To take care of business on Saturday, the Huskies wanted to do something that teams haven’t been very successful at doing – run on Stanford. The Cardinal was giving up 93 yards per game and had yielded 100 yards to only one running back.
On the opposite side of the line, the Huskies were averaging only 119 yards on the ground. The blocking had been so poor against UCLA that Washington had ended up with negative yardage. And Stanford had beaten UCLA while holding standout DeShaun Foster to 77 yards.
What chance did the Huskies have to run the ball? “We made it a personal challenge to run the ball,” said tackle Khalif Barnes. “That was our main goal.”
Goal accomplished. They tacked up 130 yards, hardly an eye-popping amount, but combined with 291 passing yards from Cody Pickett, it was enough to get the job done. And Willie Hurst became the second back to gain 100 yards (more precisely, 108).
“We knew we had our work cut out for us,” Barnes said.
Which is nothing new. These Husky linemen have faced a monumental task all season. With the exception of Benn, all of them are starting for the first time. Neuheisel has called them “a work in progress,” and their work is progressing.
They dominated in the early going Saturday, as the Huskies scored on three of their first four possessions, including an 11-play, 76-yard opening drive that featured Hurst running for 43 yards.

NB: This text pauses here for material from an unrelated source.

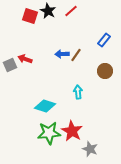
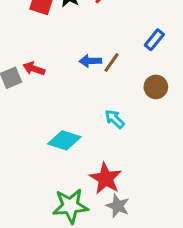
cyan arrow: (78, 92) -> (115, 119), turned -40
green star: (49, 133) -> (70, 206), moved
gray star: (90, 149) -> (118, 206), moved

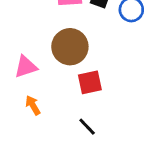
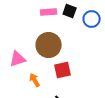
orange arrow: (33, 105) -> (35, 80), moved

The linemen had done what they set out to do. Build confidence in themselves. Plant some doubt in the Cardinal.
Too often this season, the holes simply haven’t been there. The abysmal performance against UCLA really got to Benn.
“The worst day of my career, performance wise,” he said. “It’s hard to look people in the eye after you lay an egg.”
He knew about the proud tradition of Husky o-lines, and he felt that the job he and his people were doing was “embarrassing” at times.
“Husky lines were dominant,” Benn said. “We were (dominant) last year. You know how it was and you don’t want to let it (the tradition) down.”
He felt that his mates would have to play “the game of our lives or get our asses kicked.” Well, it just might have been the game of their young lives and they were the ones doing the kicking.
Each week, the Husky line – “us players,” Benn stressed, “not the coaches” – sets a goal for itself. “We haven’t met it that much this year,” Benn said.
And did they meet it Saturday? “We weren’t near it,” he said.
But they are getting better. And that’s the important thing. By this time next year, they could be dominating people every week.
Benn, the only senior in the line, pondered that possibility for a moment and mused, “Makes me wish I was a few years younger.”